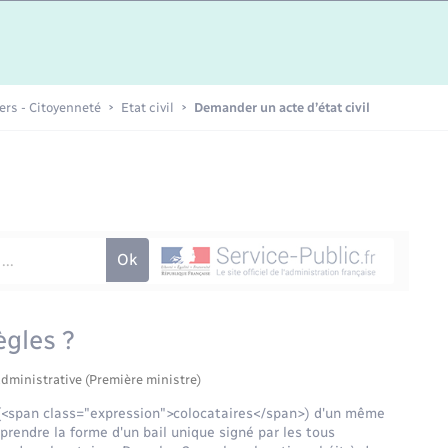
Etat-civil - Papiers -
Citoyenneté
Publications
iers - Citoyenneté
Etat civil
Demander un acte d’état civil
Nouvel habitant
Sécurité - Prévention
Voirie et espace public
ègles ?
administrative (Première ministre)
s (<span class="expression">colocataires</span>) d'un même
prendre la forme d'un bail unique signé par les tous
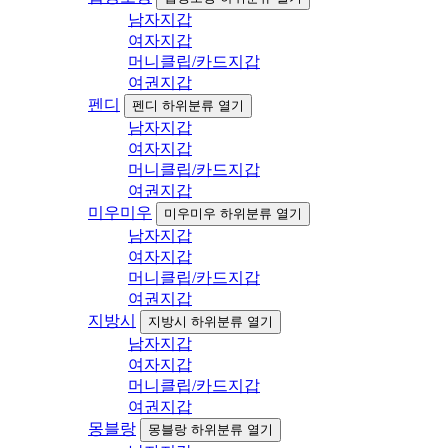
남자지갑
여자지갑
머니클립/카드지갑
여권지갑
펜디
펜디 하위분류 열기
남자지갑
여자지갑
머니클립/카드지갑
여권지갑
미우미우
미우미우 하위분류 열기
남자지갑
여자지갑
머니클립/카드지갑
여권지갑
지방시
지방시 하위분류 열기
남자지갑
여자지갑
머니클립/카드지갑
여권지갑
몽블랑
몽블랑 하위분류 열기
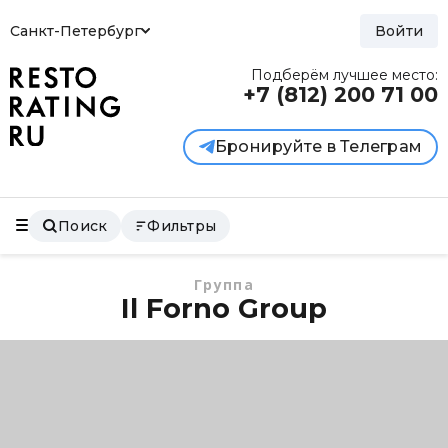
Санкт-Петербург
Войти
Подберём лучшее место:
+7 (812)
200 71 00
Бронируйте в Телеграм
Поиск
Фильтры
Группа
Il Forno Group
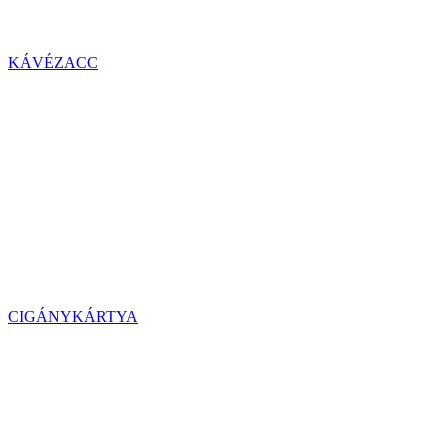
KÁVÉZACC
CIGÁNYKÁRTYA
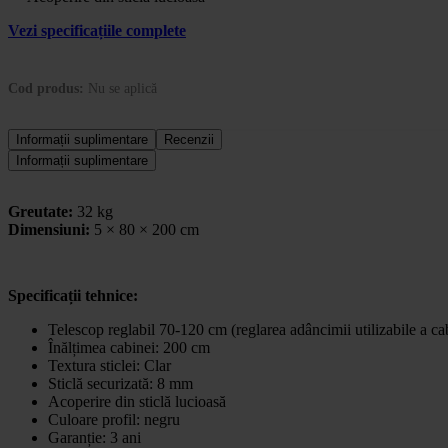
Vezi specificațiile complete
Cod produs:
Nu se aplică
Informații suplimentare
Recenzii
Informații suplimentare
Greutate:
32 kg
Dimensiuni:
5 × 80 × 200 cm
Specificații tehnice:
Telescop reglabil 70-120 cm (reglarea adâncimii utilizabile a ca
Înălțimea cabinei: 200 cm
Textura sticlei: Clar
Sticlă securizată: 8 mm
Acoperire din sticlă lucioasă
Culoare profil: negru
Garanție: 3 ani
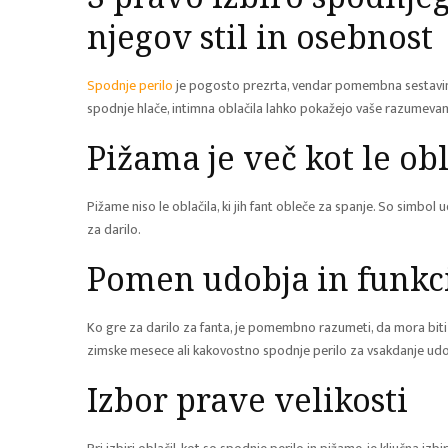
njegov stil in osebno
Spodnje perilo
je pogosto prezrta, vendar pomembna sestavina 
spodnje hlače, intimna oblačila lahko pokažejo vaše razumevan
Pižama je več kot le ob
Pižame niso le oblačila, ki jih fant obleče za spanje. So simbol u
za darilo.
Pomen udobja in funkc
Ko gre za darilo za fanta, je pomembno razumeti, da mora biti 
zimske mesece ali kakovostno spodnje perilo za vsakdanje udob
Izbor prave velikosti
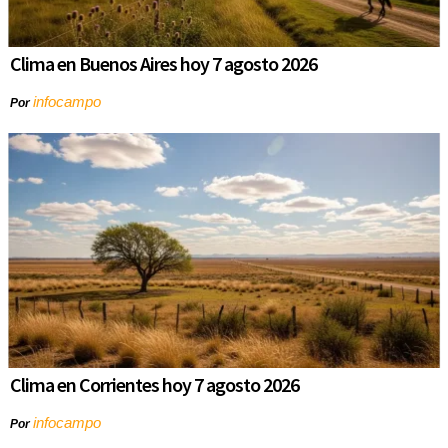
Clima en Buenos Aires hoy 7 agosto 2026
infocampo
Por
Clima en Corrientes hoy 7 agosto 2026
infocampo
Por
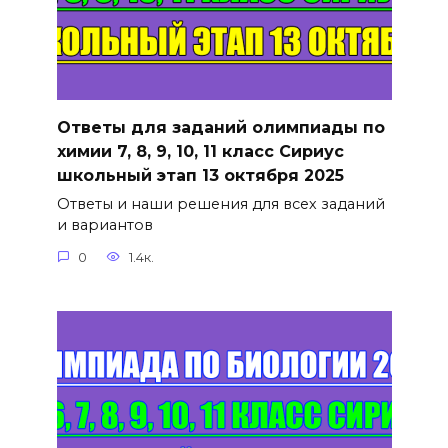
Ответы для заданий олимпиады по
химии 7, 8, 9, 10, 11 класс Сириус
школьный этап 13 октября 2025
Ответы и наши решения для всех заданий
и вариантов
0
1.4к.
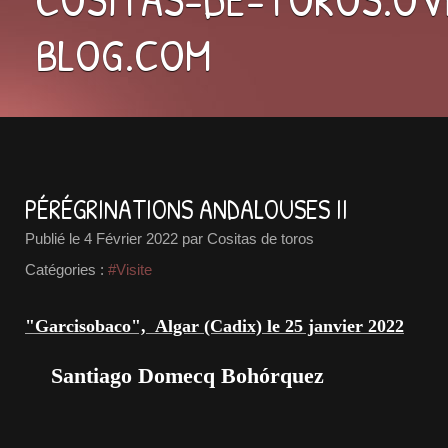
BLOG.COM
PÉRÉGRINATIONS ANDALOUSES II
Publié le
4 Février 2022
par Cositas de toros
Catégories :
#Visite
"Garcisobaco", Algar (Cadix) le 25 janvier 2022
Santiago Domecq Bohórquez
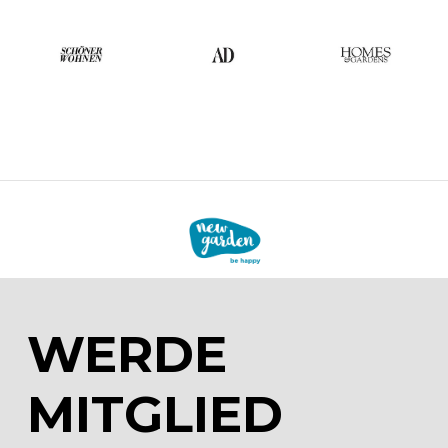
WERDE
MITGLIED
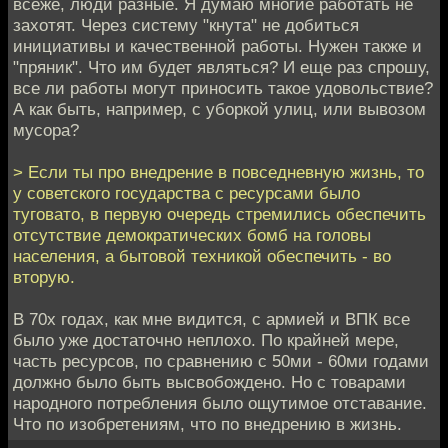
всеже, люди разные. Я думаю многие работать не
захотят. Через систему "кнута" не добиться
инициативы и качественной работы. Нужен также и
"пряник". Что им будет являться? И еще раз спрошу,
все ли работы могут приносить такое удовольствие?
А как быть, например, с уборкой улиц, или вывозом
мусора?
> Если ты про внедрение в повседневную жизнь, то
у советского государства с ресурсами было
туговато, в первую очередь стремились обеспечить
отсутствие демократических бомб на головы
населения, а бытовой техникой обеспечить - во
вторую.
В 70х годах, как мне видится, с армией и ВПК все
было уже достаточно неплохо. По крайней мере,
часть ресурсов, по сравнению с 50ми - 60ми годами
должно было быть высвобождено. Но с товарами
народного потребления было ощутимое отставание.
Что по изобретениям, что по внедрению в жизнь.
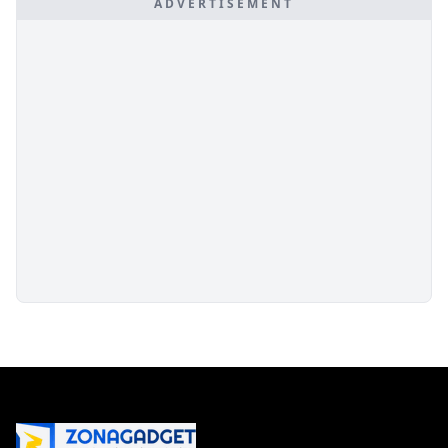
ADVERTISEMENT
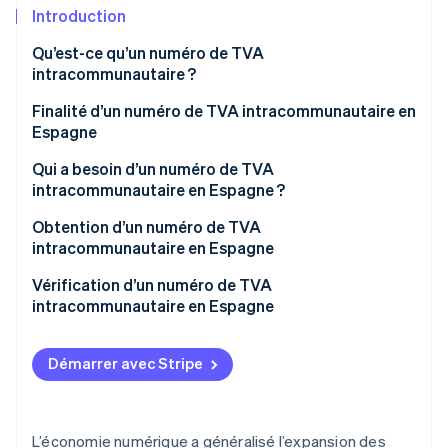
Commerce de détail
État des API
Introduction
Atlas
Constitution d'une entreprise
Qu’est-ce qu’un numéro de TVA
Climate
intracommunautaire ?
Élimination du carbone
Écosystème
Finalité d’un numéro de TVA intracommunautaire en
Identity
Partenaires
Espagne
Vérification de l'identité
Stripe App Marketplace
Qui a besoin d’un numéro de TVA
intracommunautaire en Espagne ?
Obtention d’un numéro de TVA
intracommunautaire en Espagne
Stripe Sessions 2026
Découvrez comment Stripe construit l’infrastructure écon
Vérification d’un numéro de TVA
l’IA.
intracommunautaire en Espagne
Regarder
Démarrer avec Stripe
L’économie numérique a généralisé l’expansion des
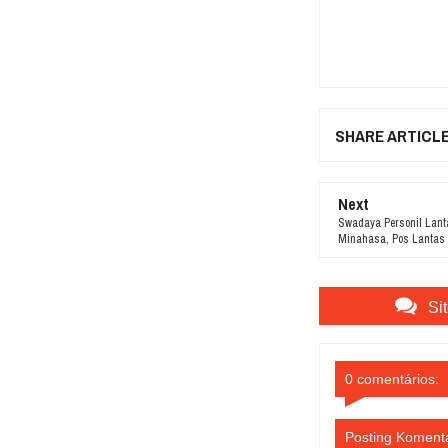
SHARE ARTICL
Next
Swadaya Personil Lant
Minahasa, Pos Lantas 
Si
0 comentários:
Posting Koment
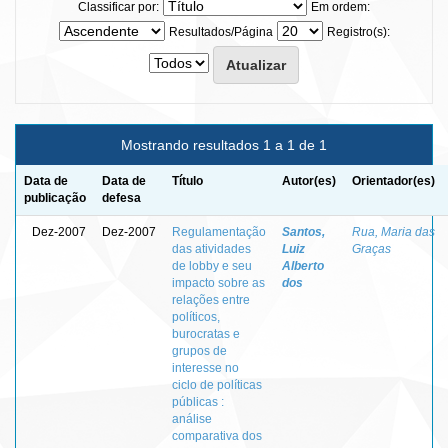
Classificar por:
Em ordem:
Resultados/Página
Registro(s):
Mostrando resultados 1 a 1 de 1
Data de
Data de
Título
Autor(es)
Orientador(es)
publicação
defesa
Dez-2007
Dez-2007
Regulamentação
Santos,
Rua, Maria das
das atividades
Luiz
Graças
de lobby e seu
Alberto
impacto sobre as
dos
relações entre
políticos,
burocratas e
grupos de
interesse no
ciclo de políticas
públicas :
análise
comparativa dos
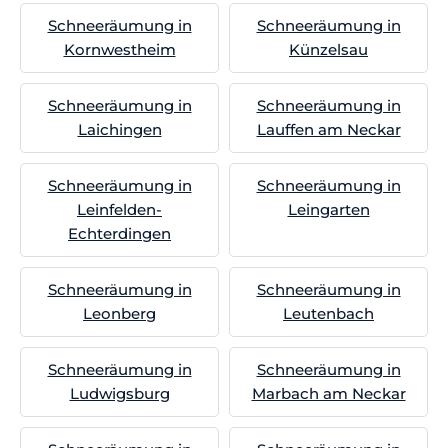
Schneeräumung in
Schneeräumung in
Kornwestheim
Künzelsau
Schneeräumung in
Schneeräumung in
Laichingen
Lauffen am Neckar
Schneeräumung in
Schneeräumung in
Leinfelden-
Leingarten
Echterdingen
Schneeräumung in
Schneeräumung in
Leonberg
Leutenbach
Schneeräumung in
Schneeräumung in
Ludwigsburg
Marbach am Neckar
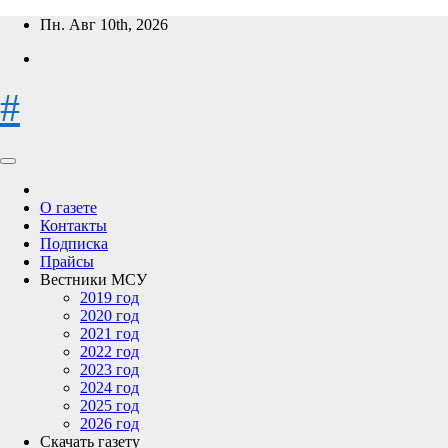
Перейти
Пн. Авг 10th, 2026
к
содержимому
#
О газете
Контакты
Подписка
Прайсы
Вестники МСУ
2019 год
2020 год
2021 год
2022 год
2023 год
2024 год
2025 год
2026 год
Скачать газету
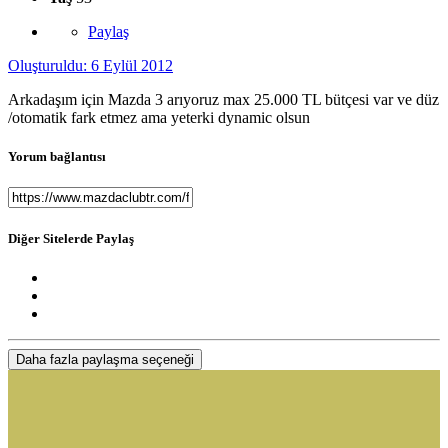
Paylaş
Oluşturuldu:
6 Eylül 2012
Arkadaşım için Mazda 3 arıyoruz max 25.000 TL bütçesi var ve düz
/otomatik fark etmez ama yeterki dynamic olsun
Yorum bağlantısı
Diğer Sitelerde Paylaş
Daha fazla paylaşma seçeneği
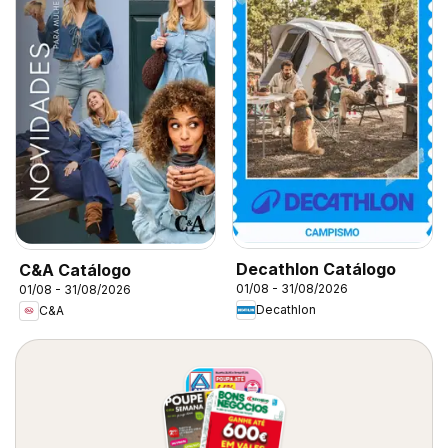
Decathlon Catálogo
C&A Catálogo
01/08 - 31/08/2026
01/08 - 31/08/2026
Decathlon
C&A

How to complete this task: Print the text from all the data above line for line, with no changes, and leave out the pictures.

Written response:
Etat-civil - Papiers -
Citoyenneté
Publications
iers - Citoyenneté
Etat civil
Demander un acte d’état civil
Nouvel habitant
Sécurité - Prévention
Voirie et espace public
ègles ?
administrative (Première ministre)
s (<span class="expression">colocataires</span>) d'un même
prendre la forme d'un bail unique signé par les tous
남자지갑
여자지갑
머니클립/카드지갑
여권지갑
펜디
펜디 하위분류 열기
남자지갑
여자지갑
머니클립/카드지갑
여권지갑
미우미우
미우미우 하위분류 열기
남자지갑
여자지갑
머니클립/카드지갑
여권지갑
지방시
지방시 하위분류 열기
남자지갑
여자지갑
머니클립/카드지갑
여권지갑
몽블랑
몽블랑 하위분류 열기
Санкт-Петербург
Войти
Подберём лучшее место:
+7 (812)
200 71 00
Бронируйте в Телеграм
Поиск
Фильтры
Группа
Il Forno Group
KÁVÉZACC
CIGÁNYKÁRTYA
Vezi specificațiile complete
Cod produs:
Nu se aplică
Informații suplimentare
Recenzii
Informații suplimentare
Greutate:
32 kg
Dimensiuni:
5 × 80 × 200 cm
Specificații tehnice:
Telescop reglabil 70-120 cm (reglarea adâncimii utilizabile a ca
Înălțimea cabinei: 200 cm
Textura sticlei: Clar
Sticlă securizată: 8 mm
Acoperire din sticlă lucioasă
Culoare profil: negru
Garanție: 3 ani
njegov stil in osebno
Spodnje perilo
je pogosto prezrta, vendar pomembna sestavina 
spodnje hlače, intimna oblačila lahko pokažejo vaše razumevan
Pižama je več kot le ob
Pižame niso le oblačila, ki jih fant obleče za spanje. So simbol u
za darilo.
Pomen udobja in funkc
Ko gre za darilo za fanta, je pomembno razumeti, da mora biti 
zimske mesece ali kakovostno spodnje perilo za vsakdanje udob
Izbor prave velikosti
Clima en Buenos Aires hoy 7 agosto 2026
infocampo
Por
Clima en Corrientes hoy 7 agosto 2026
infocampo
Por
Ответы для заданий олимпиады по
химии 7, 8, 9, 10, 11 класс Сириус
школьный этап 13 октября 2025
Ответы и наши решения для всех заданий
и вариантов
0
1.4к.
BLOG.COM
PÉRÉGRINATIONS ANDALOUSES II
Publié le
4 Février 2022
par Cositas de toros
Catégories :
#Visite
"Garcisobaco", Algar (Cadix) le 25 janvier 2022
Santiago Domecq Bohórquez
WERDE
MITGLIED
всеже, люди разные. Я думаю многие работать не
захотят. Через систему "кнута" не добиться
инициативы и качественной работы. Нужен также и
"пряник". Что им будет являться? И еще раз спрошу,
все ли работы могут приносить такое удовольствие?
А как быть, например, с уборкой улиц, или вывозом
мусора?
> Если ты про внедрение в повседневную жизнь, то
у советского государства с ресурсами было
туговато, в первую очередь стремились обеспечить
отсутствие демократических бомб на головы
населения, а бытовой техникой обеспечить - во
вторую.
В 70х годах, как мне видится, с армией и ВПК все
было уже достаточно неплохо. По крайней мере,
часть ресурсов, по сравнению с 50ми - 60ми годами
должно было быть высвобождено. Но с товарами
народного потребления было ощутимое отставание.
Что по изобретениям, что по внедрению в жизнь.
ADVERTISEMENT
Commerce de détail
État des API
Introduction
Atlas
Constitution d'une entreprise
Qu’est-ce qu’un numéro de TVA
Climate
intracommunautaire ?
Élimination du carbone
Écosystème
Finalité d’un numéro de TVA intracommunautaire en
Identity
Partenaires
Espagne
Vérification de l'identité
Stripe App Marketplace
Qui a besoin d’un numéro de TVA
intracommunautaire en Espagne ?
Obtention d’un numéro de TVA
intracommunautaire en Espagne
Stripe Sessions 2026
Découvrez comment Stripe construit l’infrastructure écon
Vérification d’un numéro de TVA
l’IA.
intracommunautaire en Espagne
Regarder
Démarrer avec Stripe
L’économie numérique a généralisé l’expansion des
SHARE ARTICL
Next
Swadaya Personil Lant
Minahasa, Pos Lantas 
Si
0 comentários:
Posting Koment
Classificar por:
Em ordem:
Resultados/Página
Registro(s):
Mostrando resultados 1 a 1 de 1
Data de
Data de
Título
Autor(es)
Orientador(es)
publicação
defesa
Dez-2007
Dez-2007
Regulamentação
Santos,
Rua, Maria das
das atividades
Luiz
Graças
de lobby e seu
Alberto
impacto sobre as
dos
relações entre
políticos,
burocratas e
grupos de
interesse no
ciclo de políticas
públicas :
análise
comparativa dos
Schneeräumung in
Schneeräumung in
Kornwestheim
Künzelsau
Schneeräumung in
Schneeräumung in
Laichingen
Lauffen am Neckar
Schneeräumung in
Schneeräumung in
Leinfelden-
Leingarten
Echterdingen
Schneeräumung in
Schneeräumung in
Leonberg
Leutenbach
Schneeräumung in
Schneeräumung in
Ludwigsburg
Marbach am Neckar
Перейти
Пн. Авг 10th, 2026
к
содержимому
#
О газете
Контакты
Подписка
Прайсы
Вестники МСУ
2019 год
2020 год
2021 год
2022 год
2023 год
2024 год
2025 год
2026 год
Скачать газету
Paylaş
Oluşturuldu:
6 Eylül 2012
Arkadaşım için Mazda 3 arıyoruz max 25.000 TL bütçesi var ve düz
/otomatik fark etmez ama yeterki dynamic olsun
Yorum bağlantısı
Diğer Sitelerde Paylaş
Daha fazla paylaşma seçeneği
Decathlon Catálogo
C&A Catálogo
01/08 - 31/08/2026
01/08 - 31/08/2026
Decathlon
C&A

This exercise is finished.